*** Opening of Information given ***

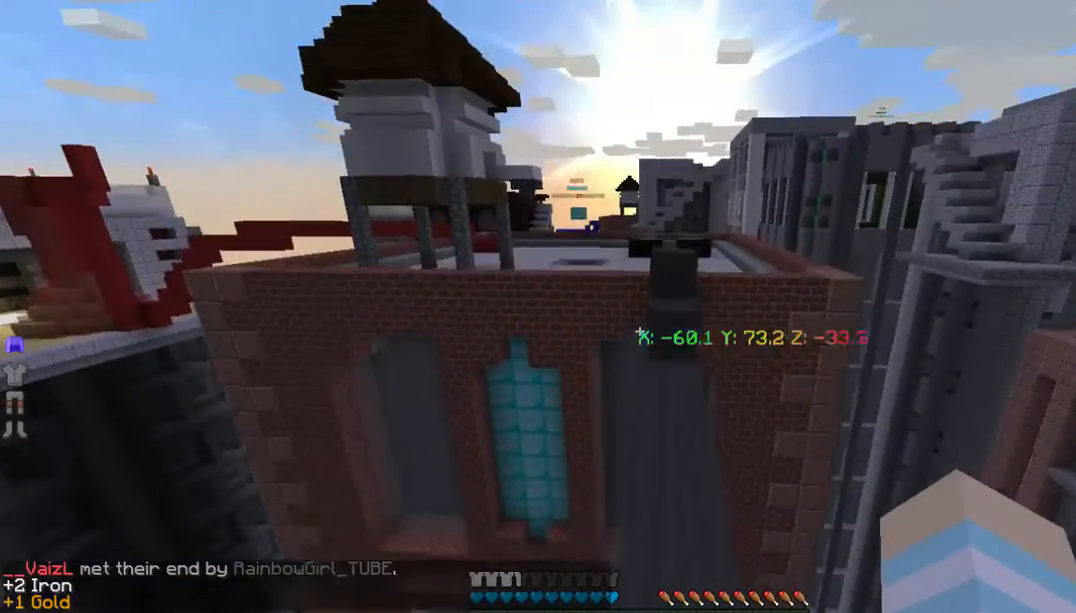
{"keys": ["w"], "mouse": [], "events": []}
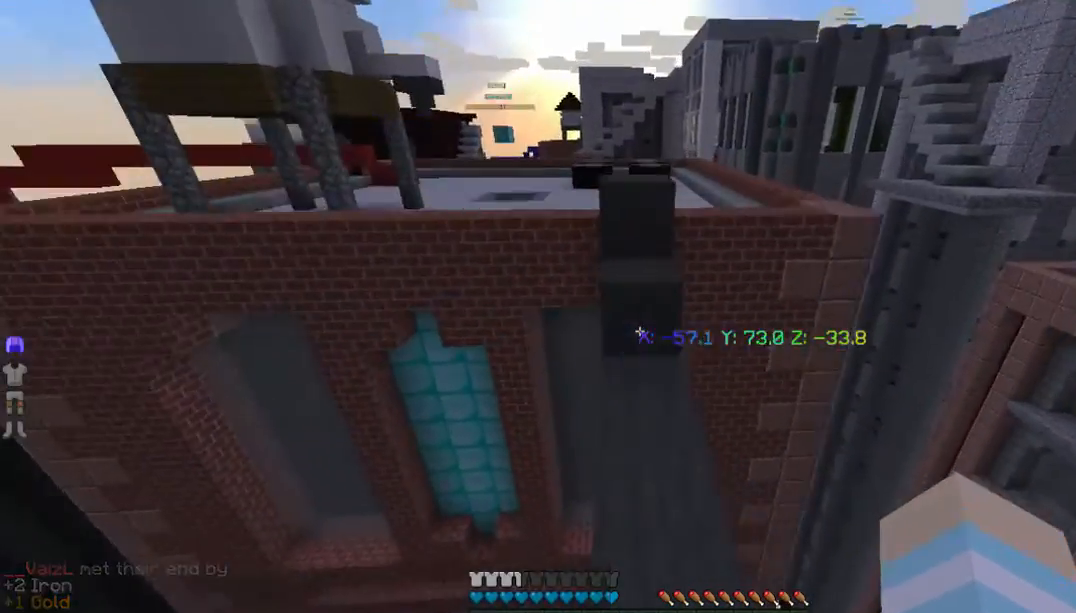
{"keys": ["w"], "mouse": [], "events": []}
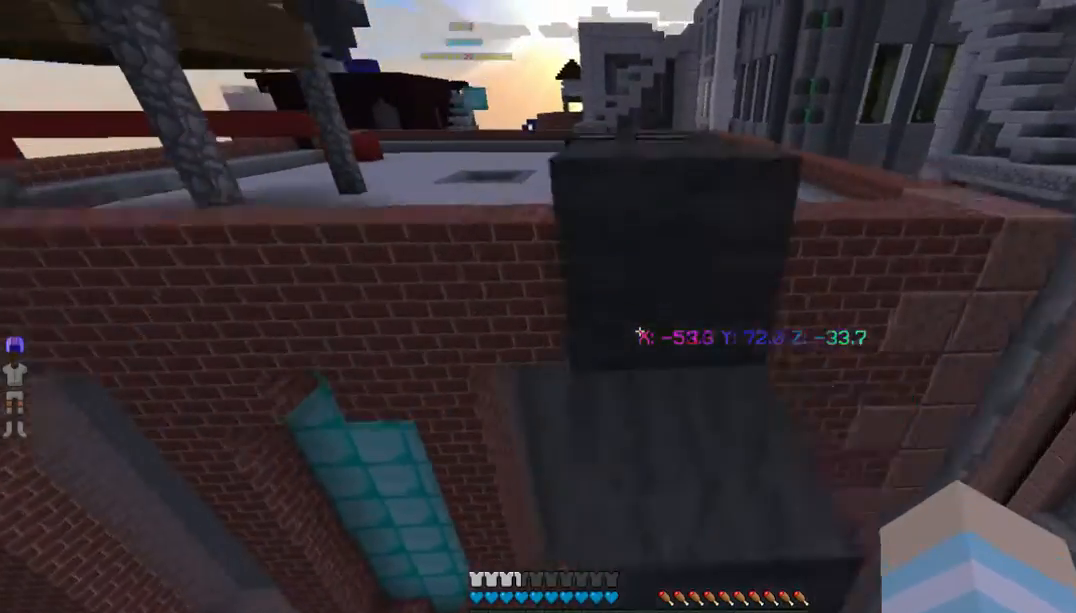
{"keys": ["w"], "mouse": [], "events": []}
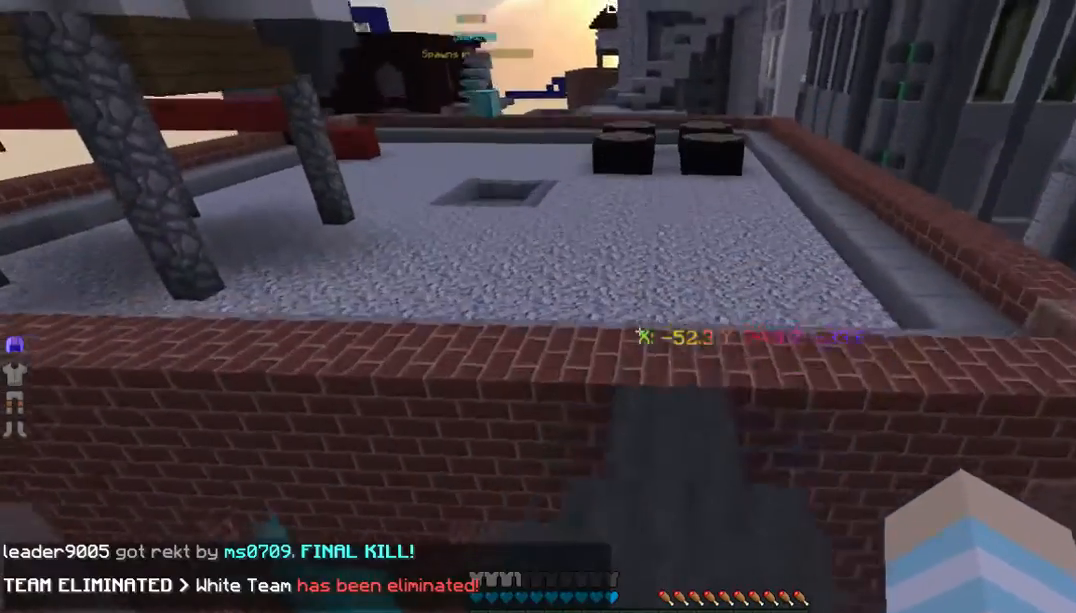
{"keys": ["w"], "mouse": [], "events": []}
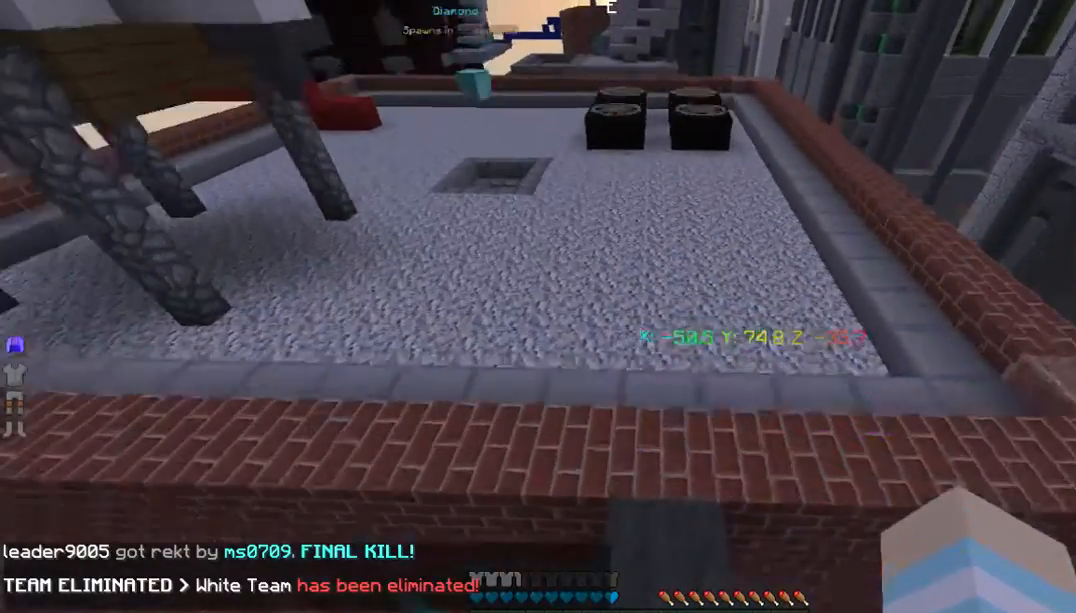
{"keys": ["w"], "mouse": [], "events": []}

*** Close of Information given ***

• Work required:
Print out every entry above without changing a word, and leave out the pictures.

• Result of the exercise:
{"keys": ["w"], "mouse": [], "events": []}
{"keys": ["w"], "mouse": [], "events": []}
{"keys": ["w"], "mouse": [], "events": []}
{"keys": ["w"], "mouse": [], "events": []}
{"keys": ["w"], "mouse": [], "events": []}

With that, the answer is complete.